I decided to setup another tank, done 11th Dec 2011. It is still a bit cloudy from setup as filtration hasnt been added as yet, canister should be on it today (adding media from another filter to give it a kickstart)

Still a work in progress, so will develop some more yet.









Feel free to give me idea on livestock (not rummy's or neons)


----------



## susankat (Nov 15, 2008)

Alasse what can I say. As always a beautiful tank.


----------



## Alasse (Mar 12, 2009)

thanks Susan!


----------



## Summer (Oct 3, 2011)

very pretty!!!


----------



## Alasse (Mar 12, 2009)

Thanx Summer


----------



## aquaninja (Sep 6, 2011)

Looks awesome.


----------



## Alasse (Mar 12, 2009)

Thank you 

Canister now running.....will be adding an internal or a powerhead for a bit more movement.

Tossed in some cherries to kick the tank along.

Added some more plants and a bit mre wood, tank very stirred up, once it settles i'll get a new pic


----------



## Rob72 (Apr 2, 2011)

that is beautiful, im comming to borrow that tank for awhile from you lol great job on it


----------



## Alasse (Mar 12, 2009)

Sooooo i was looking at this tank today and decided to move my breeding pair of angels into it. They are looking great and are very happy to be back in a heavily planted tank rather than their fairly bare breeding tank.

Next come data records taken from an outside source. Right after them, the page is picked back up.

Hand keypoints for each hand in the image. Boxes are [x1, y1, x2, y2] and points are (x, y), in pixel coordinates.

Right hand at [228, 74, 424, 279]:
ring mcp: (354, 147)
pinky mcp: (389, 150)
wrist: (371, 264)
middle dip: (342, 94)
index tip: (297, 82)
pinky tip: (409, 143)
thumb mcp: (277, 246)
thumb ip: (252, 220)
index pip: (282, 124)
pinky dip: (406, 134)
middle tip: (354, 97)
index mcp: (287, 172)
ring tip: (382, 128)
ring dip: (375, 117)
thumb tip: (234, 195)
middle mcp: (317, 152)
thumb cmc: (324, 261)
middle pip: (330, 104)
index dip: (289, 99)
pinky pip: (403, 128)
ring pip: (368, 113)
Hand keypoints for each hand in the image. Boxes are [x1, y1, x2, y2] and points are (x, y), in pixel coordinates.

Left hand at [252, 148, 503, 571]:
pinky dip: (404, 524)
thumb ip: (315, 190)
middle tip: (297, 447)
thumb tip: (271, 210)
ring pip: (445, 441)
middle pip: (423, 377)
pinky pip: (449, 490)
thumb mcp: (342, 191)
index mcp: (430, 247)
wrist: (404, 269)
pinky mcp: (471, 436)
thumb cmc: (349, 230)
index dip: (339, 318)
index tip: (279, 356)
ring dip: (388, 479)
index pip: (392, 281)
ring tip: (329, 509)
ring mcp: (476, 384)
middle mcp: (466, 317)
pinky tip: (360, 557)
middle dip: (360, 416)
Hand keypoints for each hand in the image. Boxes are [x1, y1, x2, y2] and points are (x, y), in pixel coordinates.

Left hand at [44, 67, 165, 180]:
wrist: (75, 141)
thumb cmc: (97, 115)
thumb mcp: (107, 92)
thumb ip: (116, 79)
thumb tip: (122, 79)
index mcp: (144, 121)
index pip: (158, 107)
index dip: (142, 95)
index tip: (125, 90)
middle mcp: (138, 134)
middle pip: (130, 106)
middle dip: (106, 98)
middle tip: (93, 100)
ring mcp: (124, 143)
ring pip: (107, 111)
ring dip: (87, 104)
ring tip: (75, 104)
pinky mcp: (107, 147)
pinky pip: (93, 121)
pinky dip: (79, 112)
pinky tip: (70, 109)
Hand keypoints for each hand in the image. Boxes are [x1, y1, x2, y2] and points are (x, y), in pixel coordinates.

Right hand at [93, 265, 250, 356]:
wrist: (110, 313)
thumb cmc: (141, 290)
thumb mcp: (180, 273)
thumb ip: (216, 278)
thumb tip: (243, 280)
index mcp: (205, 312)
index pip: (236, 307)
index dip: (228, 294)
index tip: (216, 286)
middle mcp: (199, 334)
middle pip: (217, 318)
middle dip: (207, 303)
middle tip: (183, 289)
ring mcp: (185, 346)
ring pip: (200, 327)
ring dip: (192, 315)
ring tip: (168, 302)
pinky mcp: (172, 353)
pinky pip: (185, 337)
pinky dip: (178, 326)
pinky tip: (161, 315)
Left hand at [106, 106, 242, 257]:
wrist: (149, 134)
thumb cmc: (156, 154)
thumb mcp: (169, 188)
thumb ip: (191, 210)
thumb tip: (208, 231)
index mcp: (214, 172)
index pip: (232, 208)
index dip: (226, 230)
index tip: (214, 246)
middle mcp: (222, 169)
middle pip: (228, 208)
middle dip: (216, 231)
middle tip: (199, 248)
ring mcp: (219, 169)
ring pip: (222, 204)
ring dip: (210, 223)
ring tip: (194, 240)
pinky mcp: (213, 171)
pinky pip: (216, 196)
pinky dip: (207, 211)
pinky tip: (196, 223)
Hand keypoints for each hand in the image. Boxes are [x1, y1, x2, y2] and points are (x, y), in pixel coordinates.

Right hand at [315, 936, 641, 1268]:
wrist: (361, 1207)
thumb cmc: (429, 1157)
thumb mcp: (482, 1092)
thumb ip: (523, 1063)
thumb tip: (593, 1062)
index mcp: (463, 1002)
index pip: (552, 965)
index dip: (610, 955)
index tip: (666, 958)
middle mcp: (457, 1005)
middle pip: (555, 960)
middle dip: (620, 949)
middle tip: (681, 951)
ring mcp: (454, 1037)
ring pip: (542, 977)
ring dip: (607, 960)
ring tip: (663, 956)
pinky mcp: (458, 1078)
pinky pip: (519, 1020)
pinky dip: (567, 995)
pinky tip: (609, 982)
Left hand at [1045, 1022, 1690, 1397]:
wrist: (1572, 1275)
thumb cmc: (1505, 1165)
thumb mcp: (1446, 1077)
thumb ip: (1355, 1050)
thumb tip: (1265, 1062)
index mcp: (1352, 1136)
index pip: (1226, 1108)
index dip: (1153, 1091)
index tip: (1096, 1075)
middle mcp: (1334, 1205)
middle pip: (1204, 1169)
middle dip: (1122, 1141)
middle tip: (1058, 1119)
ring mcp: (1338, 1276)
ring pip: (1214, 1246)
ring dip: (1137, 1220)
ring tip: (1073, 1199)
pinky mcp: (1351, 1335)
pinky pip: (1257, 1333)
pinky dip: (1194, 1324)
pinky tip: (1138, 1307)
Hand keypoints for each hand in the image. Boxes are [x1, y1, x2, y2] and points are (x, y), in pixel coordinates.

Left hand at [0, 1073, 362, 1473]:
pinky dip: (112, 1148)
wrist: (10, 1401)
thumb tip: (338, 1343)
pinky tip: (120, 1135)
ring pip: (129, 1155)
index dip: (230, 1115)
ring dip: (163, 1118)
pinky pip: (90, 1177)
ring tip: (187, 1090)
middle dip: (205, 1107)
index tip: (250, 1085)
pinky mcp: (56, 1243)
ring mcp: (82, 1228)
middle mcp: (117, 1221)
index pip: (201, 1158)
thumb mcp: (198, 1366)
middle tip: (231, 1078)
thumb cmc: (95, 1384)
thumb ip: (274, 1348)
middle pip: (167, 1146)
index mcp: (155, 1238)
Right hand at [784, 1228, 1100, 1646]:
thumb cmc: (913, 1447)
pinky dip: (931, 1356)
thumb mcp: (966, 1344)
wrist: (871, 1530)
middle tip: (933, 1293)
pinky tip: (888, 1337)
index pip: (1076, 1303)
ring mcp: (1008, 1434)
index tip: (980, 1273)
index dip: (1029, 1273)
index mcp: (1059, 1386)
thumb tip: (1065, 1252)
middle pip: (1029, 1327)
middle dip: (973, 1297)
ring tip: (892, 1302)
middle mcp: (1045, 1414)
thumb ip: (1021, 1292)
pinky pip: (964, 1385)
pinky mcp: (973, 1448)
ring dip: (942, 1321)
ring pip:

I will look at some large tetras or platys to add into here just for a bit more movement and colour

New pic soon


----------



## Alasse (Mar 12, 2009)

Updated pic










The angels hiding, just incase i decide to move them again i think lol


----------



## Alasse (Mar 12, 2009)

A no reflection pic


----------



## Rob72 (Apr 2, 2011)

that is just awesume job on it Alasse


----------



## debisbooked (Jan 7, 2012)

That is a beautiful tank. Your fish look happy. Thanks for sharing the pics!


----------



## Alasse (Mar 12, 2009)

This tank has now been re-scaped and is housing some cherries and a juvie pep BN. Havent decided what to stock it with as yet


----------